On average, students in London also scored 16 points less than the whole of the UK in reading, while the gap was widest in science - at 19 points on average. London was also below the Organisation for Economic Cooperation and Development (OECD) average in all areas. And in maths, London’s students were three years behind 15-year-olds in Shanghai.

London tends to outperform the rest of the UK when it comes to GCSEs  - this year, its GCSE performance was the second-best in the UK after Northern Ireland, with 25.7 per cent of students achieving top grades of 7 or above. So Professor Jerrim said it was surprising that this was not replicated in Pisa data.

In a blog post summarising his findings, he wrote: “One obvious question to ask, then, is why is there no evidence of a “London effect” in Pisa?”

Professor Jerrim looked at whether London’s high ethnic diversity could provide any explanation for the disparity.
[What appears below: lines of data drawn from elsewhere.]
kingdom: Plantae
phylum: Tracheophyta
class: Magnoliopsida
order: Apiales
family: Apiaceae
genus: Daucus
He analysed data from the National Pupil Database, and found that “pupils from disadvantaged and ethnic minority backgrounds in England were likely to do much worse on the Pisa test than one would anticipate, given how they performed in their GCSEs”. 

For example, black and Asian teenagers scored almost 30 Pisa points lower than predicted, given their GCSE scores. 

Professor Jerrim concluded that “more work needs to be done to understand why pupils from ethnic minority and disadvantaged backgrounds perform so differently across these two assessments.”

The regional differences were less pronounced in the more recent 2015 Pisa rankings. “Yet [London] was still some way behind the top-performing area,” Professor Jerrim said.